Beta This part of GOV.UK is being rebuilt – find out what beta means

HMRC internal manual

Employment Income Manual

Employment income: negative taxable earnings

HMRC v Julian Martin

Background

Mr Martin received a payment of money (“the Signing Bonus”) from his employer in consideration for Mr Martin agreeing a new contract of employment that reflected the employer’s wish to tie Mr Martin to that company for a further period of at least 5 years. The terms of the contract included provision (“the claw-back provision”) for the possibility that Mr Martin would have to pay an amount of money to the company in specified circumstances.  The amount that Mr Martin might have to pay would then be determined in accordance with a formula that, in effect, meant the amount would be equivalent to a proportion of the gross amount of the Signing Bonus. The most likely reason within the specified circumstances for Mr Martin to be required to make a payment to his employer was that he sought to terminate the employment early.

Under the terms of the contract, the company paid the Signing Bonus together with the first salary payment due under the new contract. The company deducted tax under PAYE and National Insurance contributions. The gross payment was £250,000 but Mr Martin received £147,500.

Subsequently, Mr Martin notified his employer that he wished to terminate the employment, triggering the claw-back provision. The amount that he had to and did pay to his employer was calculated to be £162,500. Consequently, Mr Martin sought to recover the income tax previously collected under PAYE in respect of that amount.

Arguments

Mr Martin contended that the correct approach was to retrospectively amend the amount previously treated as his taxable earnings from the employment on the basis that, because the employment had ended early, he had not in fact earned the full amount of the Signing Bonus.

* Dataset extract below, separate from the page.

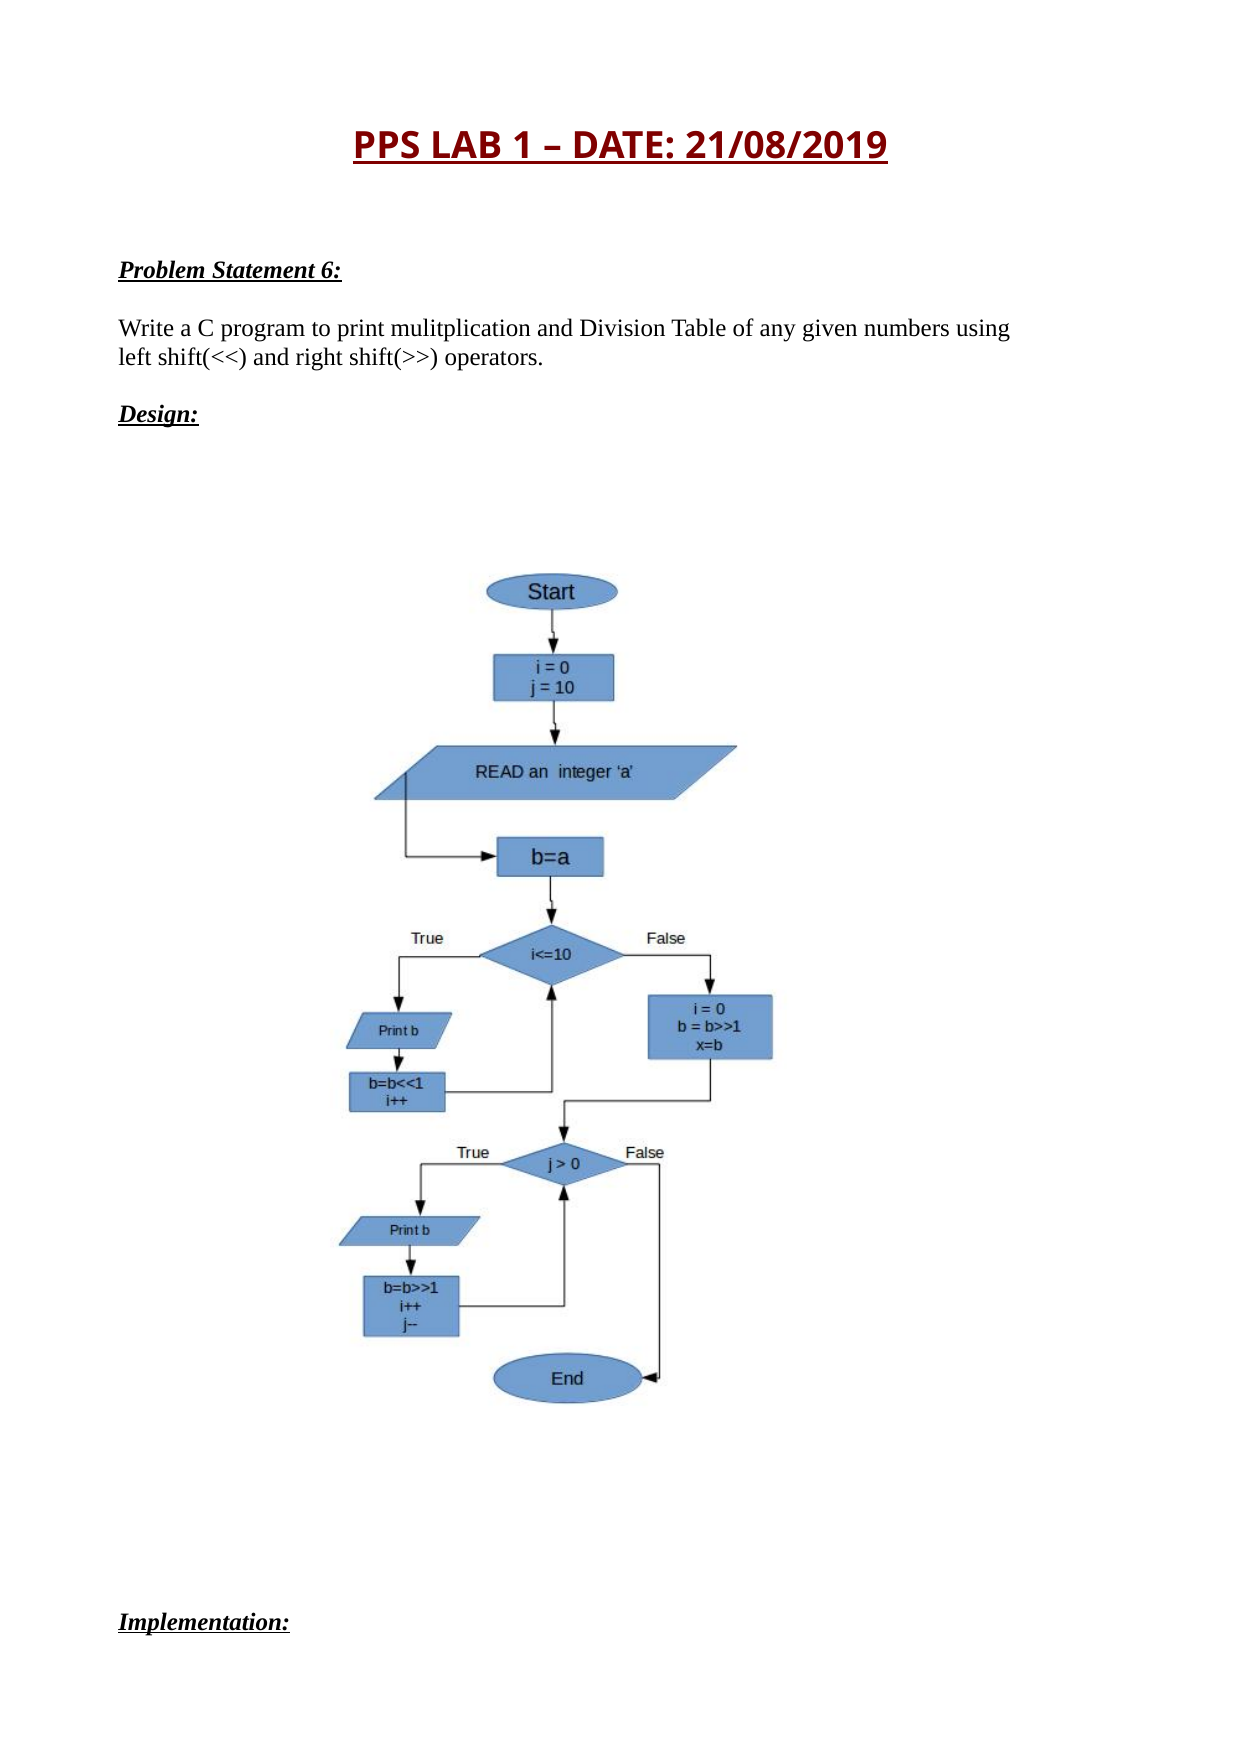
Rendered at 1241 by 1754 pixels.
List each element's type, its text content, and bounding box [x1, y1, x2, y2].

Alternatively, Mr Martin sought tax relief as an employment loss in relation to the amount that he paid to his employer with that loss to be allowed under the provisions of section 128 ITA 2007 (previously section 380 ICTA 1988).

HMRC contended that there was no provision within the tax legislation that enabled Mr Martin to obtain tax relief.

The arguments were considered at both the First-tier Tribunal (FTT) and the Upper Tribunal (UT). Both the FTT and UT rejected the proposition that the amount originally treated as taxable earnings could be retrospectively amended. The Signing Bonus was offered and paid to secure Mr Martin’s acceptance of the new contract of employment, which was intended to tie him to the company for the 5-year period. The contract was not structured to give Mr Martin an accruing right to payment.  Mr Martin’s right to receive the Signing Bonus was fully vested at the time he received it.  Once received, the money was at his full disposal. The employer had correctly operated PAYE and that income is taxable in full in the tax year in which it was received.

The FTT and UT also rejected the proposition that the amount paid by Mr Martin to his employer was available as an employment loss to be allowed under the provisions of section 128 ITA 2007.  However, both held that the amount should be construed as negative taxable earnings; a concept that was recognised as newly identified by section 11(3) ITEPA 2003 but not introduced by ITEPA.

In his decision, Mr Justice Warren, Chamber President of the UT, provided a detailed explanation of the basis for calculating the amount that is taxable earnings from an employment in a tax year and the recognition that the concept of negative taxable earnings may feature in that calculation in certain circumstances.

Judge Warren then applied that analysis to the particular circumstances of Mr Martin’s case and concluded, on his interpretation of the relevant clauses in the employment contract, that the amount paid by Mr Martin should be taken into account as negative taxable earnings.

Summary

In the final paragraph of his decision, Judge Warren stated:

“I should add that, although I have explained what I think is the correct approach to the interpretation of section 11 and of the meaning of TE in particular, my actual decision turns critically on an interpretation of the Contract.  It does not, and is not intended, to give any particular guidance about the application of that approach to different facts.”

In determining whether an amount that is paid by an employee to the employer constitutes negative earnings from the employment, careful consideration must be given to identifying all the relevant facts before seeking to apply the principles indicated in the UT decision.